1st Grade Number Sense Resources
This is meant to develop understanding of addition and subtraction of 1 and 10. You are given a starting number and and ending number (the relationship between having been determined by the adjustable "Difficulty"). Your job is to get to the ending number by adding or subtracting one(s) or ten(s). Choose a representation to help your thinking and try to find the most efficient pathway.
You are looking at a section of a hundreds chart. Use what you know about the ± 1 and 10 relationships of a hundreds chart to put the numbers in the correct locations. Some numbers won't fit! (Click "Skip" for these.) Check your work as often as you'd like.
Use the given quantity to estimate the others. Use the sliders to adjust the size of the numbers (10 to 1000) and number of questions. Kindergartners might use this to talk about more/less, while 6th graders might have highly sophisticated approaches involving unit rate.
Intended for students to develop understanding of bigger/smaller numbers. Type in two whole numbers. Click "Forward" to see the numbers shown in base-10 blocks, then broken apart into ones, then finally shown overlapping. An interesting example is comparing 3 to 30.
A random number of objects (between 0 and the upper limit you specify) flashes on the screen. Estimate how many you saw. Then display the picture again, reconsider your guess, and finally see the answer. Designed to develop solid connection between a number and how "big" it actually is.
An updated version of "How Many?" with a new feature: once you see the squares, you can arrange them into groups. Use this to connect estimation and quantity to skip counting. Or use it to have a conversation about multiplication or division.
This grid goes to 120. Click on the numbers to toggle the colors. Click on an arrow to turn the entire row or column red. Explore 1 or 10 more/less, patterns in skip counting or beyond.

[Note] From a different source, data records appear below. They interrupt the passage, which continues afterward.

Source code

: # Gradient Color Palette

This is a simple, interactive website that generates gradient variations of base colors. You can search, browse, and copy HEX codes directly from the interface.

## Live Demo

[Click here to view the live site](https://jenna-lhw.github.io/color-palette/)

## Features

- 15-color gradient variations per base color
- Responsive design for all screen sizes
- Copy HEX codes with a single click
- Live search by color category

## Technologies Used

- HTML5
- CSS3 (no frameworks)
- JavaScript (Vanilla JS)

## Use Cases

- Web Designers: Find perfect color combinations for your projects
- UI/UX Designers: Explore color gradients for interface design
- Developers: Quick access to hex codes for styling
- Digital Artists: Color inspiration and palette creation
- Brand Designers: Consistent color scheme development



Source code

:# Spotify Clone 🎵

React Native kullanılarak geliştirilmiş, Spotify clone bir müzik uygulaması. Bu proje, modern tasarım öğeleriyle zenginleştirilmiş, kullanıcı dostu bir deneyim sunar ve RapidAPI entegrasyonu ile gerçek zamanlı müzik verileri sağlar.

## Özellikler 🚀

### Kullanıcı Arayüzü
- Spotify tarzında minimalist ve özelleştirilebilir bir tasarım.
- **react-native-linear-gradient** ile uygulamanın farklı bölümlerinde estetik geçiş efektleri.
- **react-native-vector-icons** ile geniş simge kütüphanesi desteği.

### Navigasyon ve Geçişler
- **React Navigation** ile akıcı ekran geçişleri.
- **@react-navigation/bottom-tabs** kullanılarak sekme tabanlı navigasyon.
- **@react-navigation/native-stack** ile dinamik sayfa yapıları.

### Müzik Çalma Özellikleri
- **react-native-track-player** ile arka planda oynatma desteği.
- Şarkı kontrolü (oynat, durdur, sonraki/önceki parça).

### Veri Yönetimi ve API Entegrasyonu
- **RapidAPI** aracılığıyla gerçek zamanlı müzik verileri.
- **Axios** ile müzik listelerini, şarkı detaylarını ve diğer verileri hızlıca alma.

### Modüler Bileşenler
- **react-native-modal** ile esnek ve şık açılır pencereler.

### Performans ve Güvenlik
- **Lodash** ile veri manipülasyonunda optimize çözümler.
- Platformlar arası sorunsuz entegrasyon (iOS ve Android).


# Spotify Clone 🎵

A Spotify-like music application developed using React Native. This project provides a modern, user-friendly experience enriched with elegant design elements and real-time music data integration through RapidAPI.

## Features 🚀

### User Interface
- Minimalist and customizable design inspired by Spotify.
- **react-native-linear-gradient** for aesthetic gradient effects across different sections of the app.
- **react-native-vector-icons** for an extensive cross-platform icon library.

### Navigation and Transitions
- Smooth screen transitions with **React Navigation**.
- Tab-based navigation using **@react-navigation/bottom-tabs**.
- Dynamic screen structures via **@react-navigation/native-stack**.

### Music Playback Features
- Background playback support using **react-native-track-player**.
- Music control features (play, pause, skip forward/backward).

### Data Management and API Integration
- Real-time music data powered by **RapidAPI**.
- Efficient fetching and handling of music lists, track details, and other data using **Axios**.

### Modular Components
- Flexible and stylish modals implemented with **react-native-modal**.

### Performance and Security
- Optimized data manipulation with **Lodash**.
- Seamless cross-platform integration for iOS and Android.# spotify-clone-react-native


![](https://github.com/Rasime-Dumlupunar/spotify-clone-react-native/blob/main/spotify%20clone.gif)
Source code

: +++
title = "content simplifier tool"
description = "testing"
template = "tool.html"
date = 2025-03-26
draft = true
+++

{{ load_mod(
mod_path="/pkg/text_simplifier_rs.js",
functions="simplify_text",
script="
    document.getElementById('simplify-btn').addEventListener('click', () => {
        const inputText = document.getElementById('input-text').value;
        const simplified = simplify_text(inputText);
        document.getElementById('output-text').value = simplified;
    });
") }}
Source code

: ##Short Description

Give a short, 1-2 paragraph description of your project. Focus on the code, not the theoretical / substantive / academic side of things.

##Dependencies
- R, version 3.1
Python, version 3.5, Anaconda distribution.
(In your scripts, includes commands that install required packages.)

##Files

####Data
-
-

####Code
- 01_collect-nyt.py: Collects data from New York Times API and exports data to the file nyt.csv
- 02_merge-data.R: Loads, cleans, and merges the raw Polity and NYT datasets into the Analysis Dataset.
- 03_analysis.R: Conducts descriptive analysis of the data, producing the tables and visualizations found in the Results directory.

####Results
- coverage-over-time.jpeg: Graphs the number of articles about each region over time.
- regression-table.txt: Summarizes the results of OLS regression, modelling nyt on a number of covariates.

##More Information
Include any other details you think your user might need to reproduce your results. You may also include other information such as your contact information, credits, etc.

Specify an number, then watch as it goes from a collection of "ones" to groups of "tens." See the various forms of a number to build understanding of place value. Alternatively, specify a number, make it into tens, then break the tens into ones to develop understanding of regrouping. See also "Showing Numbers with Place Value"
Enter any number of hundreds, tens, and ones to see that number drawn in any of three ways. One way of using this is to help students see the difference between a digit and its value. For example, a student might say the number 63 has 60 tens and 3 ones. If you enter that in this applet, you can see a number represented as...
60 tens and 3 ones ("How I typed it")
6 hundreds and 3 ones ("Standard place value")
603 ones ("All ones")
Enter a whole number (under 1 million) and it will be shown as a bar partitioned along base-10 values. Use this for a visual demonstration of, for example, why 543 > 345, beyond "because 5 is bigger than 3".
An unmarked number line is provided, with 0 on the left. Students are given a random number (either 1-10 or 11-30/50) to place on the number line (repeated up to 20 times). The goal is not only to place numbers in the right order, but also in the correct relative position (e.g. 2, 3, 8, but the 3 should be closer to the 2 than the 8). Feedback is provided by displaying the correct locations based upon the location of the largest number.
Drag whole numbers to the correct locations on a (mostly) blank number line. Feedback provided. Adjust the upper limit for the size of the number and how many are placed on the line.
The purpose of this tool is to help students see the connection between (a modeled representation of ) expanded form and the digits that make up a number. Use the slider to select which places to use (ones and tens are required, but hundreds - for 2nd grade - and thousands - for 3rd grade - are optional). This program will then make a number by randomly choosing one base-ten block for each place (up to 9) that you choose. Once you click start, the number gets covered up by a purple rectangle that you reveal once you've had a chance to discuss what might be under it. Consider the following questions:
What's a number that might be under here?
What's a number that couldn't possibly be under here?
What's the smallest number that might be under here?
What's the biggest number that might be under here?
What's something that ALL possible numbers have in common?
Enter a number (up to 1000), then regroup it into ones, tens, and hundreds. See also "Making Tens." Designed to allow students to see lots of equivalent representations of numbers.
One or more ten frames appears on the screen (you can adjust this). A randomly generated number of dots flashed, (partially) filling in the ten frame(s). Your job is to say how many dots you saw and how you saw it.
This activity is meant to get students using place value flexibly as they estimate a quantity (randomly generated between 20 and 99). Enter a number of tens and ones to match the given (grey) amount. Once you've matched it, try to think of other ways of making the same amount.